War and Memory
On June 6, 1944, the world held its breath as over a half-million men from all over the world converged on 65 miles of the Normandy, France, coast to free Europe from Hitler's grip. In 1984 I felt the need to be there for the 40th Anniversary of D-Day, and painted throughout France for the month of June.
Because it was going to be a big event with many heads of state present including President Ronald Reagan, I contacted my then Huntington Beach District Congressman Dan Lungren's office for information, schedules and possible entrance to any events.
They advised that the main event, June 6th at the American Cemetery at Colleville-sur-mer was full. However I could attend a short June 5 event at Pointe du Hoc where surviving Rangers who had scaled those cliffs on D-Day and their families would watchcurrent (and younger) US Army Rangers reenact their accomplishment and Ronald Reagan would speak.
When I arrived I decided to attempt a quick watercolor painting of both. Who could have known this would become the most memorable part of the entire celebration: President Reagan's now famous "Boys of Pointe du Hoc" speech.

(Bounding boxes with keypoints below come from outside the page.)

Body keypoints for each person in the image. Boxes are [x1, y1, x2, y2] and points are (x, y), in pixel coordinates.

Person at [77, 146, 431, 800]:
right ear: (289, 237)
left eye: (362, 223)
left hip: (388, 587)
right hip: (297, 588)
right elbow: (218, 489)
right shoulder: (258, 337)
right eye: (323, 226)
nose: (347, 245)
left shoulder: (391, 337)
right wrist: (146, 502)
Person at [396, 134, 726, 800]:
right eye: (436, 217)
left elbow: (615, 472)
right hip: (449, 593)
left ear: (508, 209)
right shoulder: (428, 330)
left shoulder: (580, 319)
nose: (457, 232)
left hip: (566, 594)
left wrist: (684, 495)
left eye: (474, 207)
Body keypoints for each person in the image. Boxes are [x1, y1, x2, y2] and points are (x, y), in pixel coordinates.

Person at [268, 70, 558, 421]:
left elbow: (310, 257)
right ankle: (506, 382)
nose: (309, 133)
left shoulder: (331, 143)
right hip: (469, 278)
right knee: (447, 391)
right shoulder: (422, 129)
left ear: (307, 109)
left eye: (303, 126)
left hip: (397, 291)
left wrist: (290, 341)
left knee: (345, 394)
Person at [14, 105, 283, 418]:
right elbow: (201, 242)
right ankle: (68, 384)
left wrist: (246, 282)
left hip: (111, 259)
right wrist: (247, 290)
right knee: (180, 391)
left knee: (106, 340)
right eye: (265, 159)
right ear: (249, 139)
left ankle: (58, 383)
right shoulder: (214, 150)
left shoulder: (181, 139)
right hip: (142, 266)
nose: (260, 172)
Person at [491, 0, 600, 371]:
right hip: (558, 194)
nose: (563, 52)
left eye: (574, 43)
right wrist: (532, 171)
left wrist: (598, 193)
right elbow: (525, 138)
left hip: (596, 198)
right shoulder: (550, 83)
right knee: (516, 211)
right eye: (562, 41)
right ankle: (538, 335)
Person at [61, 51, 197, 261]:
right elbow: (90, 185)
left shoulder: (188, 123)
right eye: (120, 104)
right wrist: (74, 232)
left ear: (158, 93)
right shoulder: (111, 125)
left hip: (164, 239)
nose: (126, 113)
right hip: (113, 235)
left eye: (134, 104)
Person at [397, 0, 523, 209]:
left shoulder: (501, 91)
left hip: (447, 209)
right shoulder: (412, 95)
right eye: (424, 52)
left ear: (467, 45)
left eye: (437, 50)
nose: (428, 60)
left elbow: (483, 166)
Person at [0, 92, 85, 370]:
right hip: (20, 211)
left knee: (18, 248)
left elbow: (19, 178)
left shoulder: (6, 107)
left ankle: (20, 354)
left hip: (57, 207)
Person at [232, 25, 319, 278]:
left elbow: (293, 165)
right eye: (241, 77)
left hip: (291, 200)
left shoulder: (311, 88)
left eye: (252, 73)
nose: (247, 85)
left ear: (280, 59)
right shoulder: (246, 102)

For the reenactment I found a spot for a good shot of the bunker to get started and then quickly sketch in the Rangers as they appeared, and for the time available I thought it turned out well.
At the end of the day I asked some of the Rangers if they would sign the back of the reenactment painting, which they did. Although LtCol Rudder had passed away, his wife attended and she was gracious enough to sign it as well.
To capture President Reagan's speech I situated my self on the upper side of the large bomb crater to his left, high enough to get a good view of the entire event. The President is in a dark suit at the microphone, second from the right. The first figure is Secret Service, and the large obelisk like structure is a stone monument representing the Rangers' dagger.
The Rangers and their families are in the chairs and bleachers to the left of the President, and the US Army Color Guard and a composite US Army and Air Force Band in the near foreground.
June 10th was my birthday. A tradition had been established to spend my birthdays on the beach, so that day I returned to Omaha Beach and painted the eerily quiet scene above one of the bunkers.